Pictures paired with source code
== Segment start ==

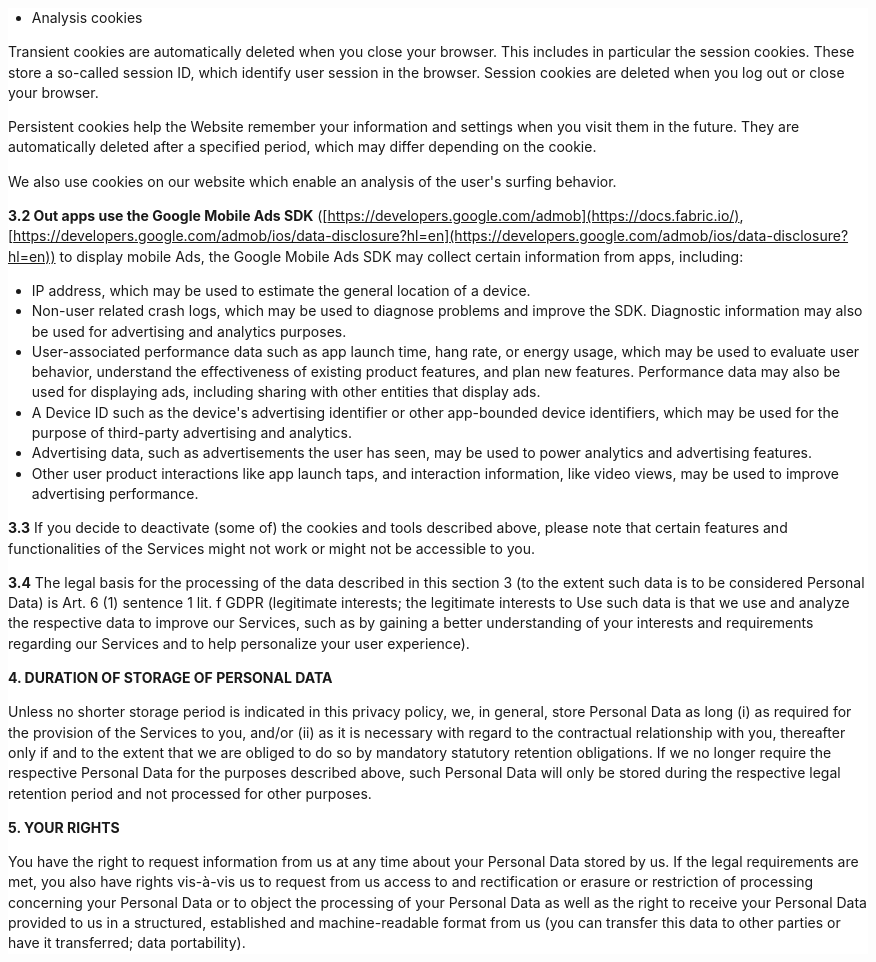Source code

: *   Analysis cookies

Transient cookies are automatically deleted when you close your browser. This includes in particular the session cookies. These store a so-called session ID, which identify user session in the browser. Session cookies are deleted when you log out or close your browser.

Persistent cookies help the Website remember your information and settings when you visit them in the future. They are automatically deleted after a specified period, which may differ depending on the cookie.

We also use cookies on our website which enable an analysis of the user's surfing behavior.

**3.2 Out apps use the Google Mobile Ads SDK** ([https://developers.google.com/admob](https://docs.fabric.io/), [https://developers.google.com/admob/ios/data-disclosure?hl=en](https://developers.google.com/admob/ios/data-disclosure?hl=en)) to display mobile Ads, the Google Mobile Ads SDK may collect certain information from apps, including:

- IP address, which may be used to estimate the general location of a device.
- Non-user related crash logs, which may be used to diagnose problems and improve the SDK. Diagnostic information may also be used for advertising and analytics purposes.
- User-associated performance data such as app launch time, hang rate, or energy usage, which may be used to evaluate user behavior, understand the effectiveness of existing product features, and plan new features. Performance data may also be used for displaying ads, including sharing with other entities that display ads.
- A Device ID such as the device's advertising identifier or other app-bounded device identifiers, which may be used for the purpose of third-party advertising and analytics.
- Advertising data, such as advertisements the user has seen, may be used to power analytics and advertising features.
- Other user product interactions like app launch taps, and interaction information, like video views, may be used to improve advertising performance.

**3.3** If you decide to deactivate (some of) the cookies and tools described above, please note that certain features and functionalities of the Services might not work or might not be accessible to you.

**3.4** The legal basis for the processing of the data described in this section 3 (to the extent such data is to be considered Personal Data) is Art. 6 (1) sentence 1 lit. f GDPR (legitimate interests; the legitimate interests to Use such data is that we use and analyze the respective data to improve our Services, such as by gaining a better understanding of your interests and requirements regarding our Services and to help personalize your user experience).

**4\. DURATION OF STORAGE OF PERSONAL DATA**

Unless no shorter storage period is indicated in this privacy policy, we, in general, store Personal Data as long (i) as required for the provision of the Services to you, and/or (ii) as it is necessary with regard to the contractual relationship with you, thereafter only if and to the extent that we are obliged to do so by mandatory statutory retention obligations. If we no longer require the respective Personal Data for the purposes described above, such Personal Data will only be stored during the respective legal retention period and not processed for other purposes.

**5\. YOUR RIGHTS**

You have the right to request information from us at any time about your Personal Data stored by us. If the legal requirements are met, you also have rights vis-à-vis us to request from us access to and rectification or erasure or restriction of processing concerning your Personal Data or to object the processing of your Personal Data as well as the right to receive your Personal Data provided to us in a structured, established and machine-readable format from us (you can transfer this data to other parties or have it transferred; data portability).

== Segment end ==

Your assignment
If an entry contains an image, print the rest of that entry exactly and leave the image out.

Answer to this problem
Source code

: *   Analysis cookies

Transient cookies are automatically deleted when you close your browser. This includes in particular the session cookies. These store a so-called session ID, which identify user session in the browser. Session cookies are deleted when you log out or close your browser.

Persistent cookies help the Website remember your information and settings when you visit them in the future. They are automatically deleted after a specified period, which may differ depending on the cookie.

We also use cookies on our website which enable an analysis of the user's surfing behavior.

**3.2 Out apps use the Google Mobile Ads SDK** ([https://developers.google.com/admob](https://docs.fabric.io/), [https://developers.google.com/admob/ios/data-disclosure?hl=en](https://developers.google.com/admob/ios/data-disclosure?hl=en)) to display mobile Ads, the Google Mobile Ads SDK may collect certain information from apps, including:

- IP address, which may be used to estimate the general location of a device.
- Non-user related crash logs, which may be used to diagnose problems and improve the SDK. Diagnostic information may also be used for advertising and analytics purposes.
- User-associated performance data such as app launch time, hang rate, or energy usage, which may be used to evaluate user behavior, understand the effectiveness of existing product features, and plan new features. Performance data may also be used for displaying ads, including sharing with other entities that display ads.
- A Device ID such as the device's advertising identifier or other app-bounded device identifiers, which may be used for the purpose of third-party advertising and analytics.
- Advertising data, such as advertisements the user has seen, may be used to power analytics and advertising features.
- Other user product interactions like app launch taps, and interaction information, like video views, may be used to improve advertising performance.

**3.3** If you decide to deactivate (some of) the cookies and tools described above, please note that certain features and functionalities of the Services might not work or might not be accessible to you.

**3.4** The legal basis for the processing of the data described in this section 3 (to the extent such data is to be considered Personal Data) is Art. 6 (1) sentence 1 lit. f GDPR (legitimate interests; the legitimate interests to Use such data is that we use and analyze the respective data to improve our Services, such as by gaining a better understanding of your interests and requirements regarding our Services and to help personalize your user experience).

**4\. DURATION OF STORAGE OF PERSONAL DATA**

Unless no shorter storage period is indicated in this privacy policy, we, in general, store Personal Data as long (i) as required for the provision of the Services to you, and/or (ii) as it is necessary with regard to the contractual relationship with you, thereafter only if and to the extent that we are obliged to do so by mandatory statutory retention obligations. If we no longer require the respective Personal Data for the purposes described above, such Personal Data will only be stored during the respective legal retention period and not processed for other purposes.

**5\. YOUR RIGHTS**

You have the right to request information from us at any time about your Personal Data stored by us. If the legal requirements are met, you also have rights vis-à-vis us to request from us access to and rectification or erasure or restriction of processing concerning your Personal Data or to object the processing of your Personal Data as well as the right to receive your Personal Data provided to us in a structured, established and machine-readable format from us (you can transfer this data to other parties or have it transferred; data portability).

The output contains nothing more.